Mensen over De nieuwe fiets

 

Zeer geachte aanwezigen,

Zes mei, om half zes - dat is sinds 2002 een historisch tijdstip in Nederland. En het is misschien daarom wel een heel geschikt tijdstip om u een belangrijke tip te geven. U moet zo snel mogelijk De Nieuwe Fiets lezen, het debuut van Dirk Jan Roeleven. Ik heb het het afgelopen etmaal in één ruk uitgelezen.

Om te beginnen is het een bijzonder leerzaam boek. Zo heb ik nooit geweten wat de betekenis was van de naam van zelfbedieningsfirma De Spar. Het blijkt het motto te zijn van de inkoopcombinatie: Door Eendrachtig Samenwerken Profiteren Allen Regelmatig. Zou ook een mooi motto voor de publieke omroep zijn, trouwens.

Verder is het een boek waarin de liefde tussen een man en zijn fiets mooier wordt beschreven dan ooit. U kent het verhaal. Dirk Jan belooft een Italiaanse fietsenmaker, die hem matst met een riempje van een toeclip, terug te komen, een fiets bij hem te kopen en die over de Alpen naar Nederland te rijden. Hij lost die belofte twaalf jaar later in.

De Nieuwe Fiets is het reisverslag. En het verhaal van een liefde op het eerste gezicht. Hoor wat hij schrijft als het doek over de fiets wordt opgetrokken: "Ik tril op mijn benen. Zie roder rood en zwarter zwart dan ik ooit op een fietsframe heb zien glimmen. Wat een heftige fiets. Wat een schoonheid. Zwijgend kijk ik naar het vurige kunstwerk. Zwarte stierenkop die fel naar achteren wegloopt. Zwarte banden met rode bies. Nerveus Italiaans zadeltje."

Het is echte liefde, inclusief koosnaampjes als 'rossonero'. Als de geliefden voor het eerst samen zijn, uitgezwaaid door de fietsenmaker, gaat de auteur over in de eerste persoon meervoud. "We wandelen eerst een stukje door het dorp, de nieuwe fiets losjes aan mijn hand. Ik bekijk hem nog eens rustig, alleen op het dorpsplein, in daglicht. Voel de stang, laat de vingers over de nieuwe lak glijden." Geen wonder dat we de volgende bladzijde meemaken dat de fiets in de rooms-katholieke kerk van het plaatsje Dronero gezegend wordt, de auteur sprenkelt, in het aangezicht van Jezus en Maria, water op de glimmende lak.

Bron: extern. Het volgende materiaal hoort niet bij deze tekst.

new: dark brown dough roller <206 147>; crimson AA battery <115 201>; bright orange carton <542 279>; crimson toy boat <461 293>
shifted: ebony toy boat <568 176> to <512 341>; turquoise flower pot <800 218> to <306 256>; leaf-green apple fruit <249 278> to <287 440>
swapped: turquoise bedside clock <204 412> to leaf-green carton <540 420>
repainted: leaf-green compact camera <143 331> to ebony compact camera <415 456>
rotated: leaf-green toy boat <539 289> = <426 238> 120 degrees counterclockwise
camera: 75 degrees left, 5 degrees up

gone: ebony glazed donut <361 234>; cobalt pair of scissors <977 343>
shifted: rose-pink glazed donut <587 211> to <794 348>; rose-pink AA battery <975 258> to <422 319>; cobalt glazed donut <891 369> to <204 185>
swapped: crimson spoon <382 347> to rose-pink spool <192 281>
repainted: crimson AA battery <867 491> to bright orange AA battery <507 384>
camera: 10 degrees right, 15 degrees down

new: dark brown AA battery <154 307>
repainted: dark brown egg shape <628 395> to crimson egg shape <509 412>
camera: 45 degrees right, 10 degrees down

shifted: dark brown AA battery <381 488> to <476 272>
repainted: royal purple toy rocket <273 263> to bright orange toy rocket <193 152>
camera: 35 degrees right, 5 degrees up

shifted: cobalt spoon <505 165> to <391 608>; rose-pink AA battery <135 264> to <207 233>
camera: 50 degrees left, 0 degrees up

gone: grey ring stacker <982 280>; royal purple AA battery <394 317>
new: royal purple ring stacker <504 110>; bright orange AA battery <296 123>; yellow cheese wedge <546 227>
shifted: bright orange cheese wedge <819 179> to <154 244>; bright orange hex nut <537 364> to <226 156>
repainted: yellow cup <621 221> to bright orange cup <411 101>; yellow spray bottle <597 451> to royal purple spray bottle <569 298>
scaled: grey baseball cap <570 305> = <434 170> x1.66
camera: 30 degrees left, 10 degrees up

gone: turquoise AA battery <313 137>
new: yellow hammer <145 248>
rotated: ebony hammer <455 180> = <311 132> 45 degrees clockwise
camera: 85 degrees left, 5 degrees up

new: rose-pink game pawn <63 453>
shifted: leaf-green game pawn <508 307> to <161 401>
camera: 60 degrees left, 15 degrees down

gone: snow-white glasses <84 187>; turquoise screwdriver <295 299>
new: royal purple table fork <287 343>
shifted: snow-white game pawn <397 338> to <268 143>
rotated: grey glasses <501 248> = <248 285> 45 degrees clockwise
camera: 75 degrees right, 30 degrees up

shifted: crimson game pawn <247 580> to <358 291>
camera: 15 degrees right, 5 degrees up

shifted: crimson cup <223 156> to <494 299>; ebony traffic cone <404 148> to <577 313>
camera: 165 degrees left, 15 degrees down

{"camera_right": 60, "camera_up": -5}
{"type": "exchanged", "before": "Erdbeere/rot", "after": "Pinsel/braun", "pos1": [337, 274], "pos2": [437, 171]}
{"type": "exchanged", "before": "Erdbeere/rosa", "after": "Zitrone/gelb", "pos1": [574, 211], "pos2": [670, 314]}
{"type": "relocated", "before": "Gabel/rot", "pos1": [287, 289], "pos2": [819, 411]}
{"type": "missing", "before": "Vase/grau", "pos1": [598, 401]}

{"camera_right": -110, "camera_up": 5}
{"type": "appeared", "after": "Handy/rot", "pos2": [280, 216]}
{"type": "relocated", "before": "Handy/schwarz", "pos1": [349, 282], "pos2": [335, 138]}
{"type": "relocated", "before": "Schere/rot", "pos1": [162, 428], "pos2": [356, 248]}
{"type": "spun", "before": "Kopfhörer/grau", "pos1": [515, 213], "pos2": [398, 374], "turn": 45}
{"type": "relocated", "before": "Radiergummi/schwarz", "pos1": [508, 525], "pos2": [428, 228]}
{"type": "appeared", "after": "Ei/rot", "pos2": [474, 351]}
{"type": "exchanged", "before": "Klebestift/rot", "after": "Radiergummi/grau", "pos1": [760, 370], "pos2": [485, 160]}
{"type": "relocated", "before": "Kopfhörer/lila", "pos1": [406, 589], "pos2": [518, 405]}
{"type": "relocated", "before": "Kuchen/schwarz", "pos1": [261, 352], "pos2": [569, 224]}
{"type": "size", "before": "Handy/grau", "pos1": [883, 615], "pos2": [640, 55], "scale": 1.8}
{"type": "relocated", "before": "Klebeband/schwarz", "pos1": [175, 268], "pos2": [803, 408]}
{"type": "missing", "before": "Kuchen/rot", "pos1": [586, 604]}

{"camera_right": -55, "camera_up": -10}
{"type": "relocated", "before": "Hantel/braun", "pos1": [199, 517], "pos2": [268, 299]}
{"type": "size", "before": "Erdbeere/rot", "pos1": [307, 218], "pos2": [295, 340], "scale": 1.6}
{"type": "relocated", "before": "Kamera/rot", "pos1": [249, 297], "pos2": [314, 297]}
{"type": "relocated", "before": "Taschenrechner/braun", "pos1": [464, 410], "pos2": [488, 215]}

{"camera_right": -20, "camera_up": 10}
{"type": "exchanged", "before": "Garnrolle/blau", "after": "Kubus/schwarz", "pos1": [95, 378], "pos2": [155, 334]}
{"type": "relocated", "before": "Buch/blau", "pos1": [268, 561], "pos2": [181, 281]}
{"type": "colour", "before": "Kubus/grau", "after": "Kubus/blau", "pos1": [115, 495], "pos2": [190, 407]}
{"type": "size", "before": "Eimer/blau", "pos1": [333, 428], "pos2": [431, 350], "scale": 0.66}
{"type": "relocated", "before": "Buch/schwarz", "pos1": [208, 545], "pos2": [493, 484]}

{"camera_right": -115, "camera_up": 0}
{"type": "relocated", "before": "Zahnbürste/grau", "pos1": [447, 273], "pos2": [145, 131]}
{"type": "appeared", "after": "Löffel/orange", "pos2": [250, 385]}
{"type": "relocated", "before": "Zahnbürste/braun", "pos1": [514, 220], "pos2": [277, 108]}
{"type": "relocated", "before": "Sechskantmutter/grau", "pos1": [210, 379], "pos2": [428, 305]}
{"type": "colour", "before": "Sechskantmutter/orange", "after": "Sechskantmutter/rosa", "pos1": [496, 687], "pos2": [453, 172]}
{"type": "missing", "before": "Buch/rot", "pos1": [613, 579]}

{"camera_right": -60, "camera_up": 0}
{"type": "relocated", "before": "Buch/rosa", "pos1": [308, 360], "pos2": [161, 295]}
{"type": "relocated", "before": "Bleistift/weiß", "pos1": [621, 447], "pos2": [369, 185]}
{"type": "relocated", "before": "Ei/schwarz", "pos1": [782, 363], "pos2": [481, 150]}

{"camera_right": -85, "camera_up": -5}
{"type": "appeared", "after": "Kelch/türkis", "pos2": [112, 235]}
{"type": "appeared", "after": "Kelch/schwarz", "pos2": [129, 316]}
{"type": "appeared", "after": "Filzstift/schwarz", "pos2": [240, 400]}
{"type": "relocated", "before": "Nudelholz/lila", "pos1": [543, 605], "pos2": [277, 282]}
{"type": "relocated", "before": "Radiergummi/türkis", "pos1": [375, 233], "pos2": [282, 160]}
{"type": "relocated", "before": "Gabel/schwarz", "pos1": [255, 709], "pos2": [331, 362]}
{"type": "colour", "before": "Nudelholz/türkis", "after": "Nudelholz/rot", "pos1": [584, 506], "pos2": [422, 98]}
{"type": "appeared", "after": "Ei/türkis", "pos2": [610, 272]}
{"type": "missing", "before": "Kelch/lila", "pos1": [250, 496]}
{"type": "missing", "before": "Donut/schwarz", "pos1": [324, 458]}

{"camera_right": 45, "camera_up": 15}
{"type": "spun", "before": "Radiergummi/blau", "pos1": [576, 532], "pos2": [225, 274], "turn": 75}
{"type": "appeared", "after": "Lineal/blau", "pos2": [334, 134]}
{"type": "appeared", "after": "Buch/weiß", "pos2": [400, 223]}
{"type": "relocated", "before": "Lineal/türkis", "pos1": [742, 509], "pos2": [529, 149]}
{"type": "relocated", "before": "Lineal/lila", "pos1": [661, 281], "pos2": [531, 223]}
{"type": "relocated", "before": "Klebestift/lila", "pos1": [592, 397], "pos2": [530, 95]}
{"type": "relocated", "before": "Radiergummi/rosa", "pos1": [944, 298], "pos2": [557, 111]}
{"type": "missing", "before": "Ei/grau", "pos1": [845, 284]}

Die ware liefde blijft zo de hele reis voelbaar, en wordt nergens klef. Op elke stop is de eerste zorg: waar mag Dirk Jan zijn fiets neerzetten? Op de hotelkamer, of in de wijnkelder, of in de schuur in het stro. Gelukkig, elke morgen staat-ie er nog. En als de eigenaar in gesprek komt met een opschepperige macho, met een peperdure fiets van carbon die maar zeven kilo weegt, volgt een van de mooiste zinnen van het boek: "Ik streel onder de tafel de achtervork van mijn rossonero."

Over de liefde gaat dit boek dus, en ook over de dood. Want de auteur gebruikt die idiote fietstocht van Italië naar Nederland vooral om de tragische gebeurtenissen in zijn leven te overdenken. Het wordt een aanklacht tegen de dood, tegen de dood door kanker vooral. De dood van vader Theo, wie het niet vergund was om zijn dromen te vervullen, en die door zijn vroege overlijden zoveel moois gemist heeft. Vader Theo heeft in dit boek een monument gekregen - opgericht door zijn zoon, die het in tranen moet hebben geschreven.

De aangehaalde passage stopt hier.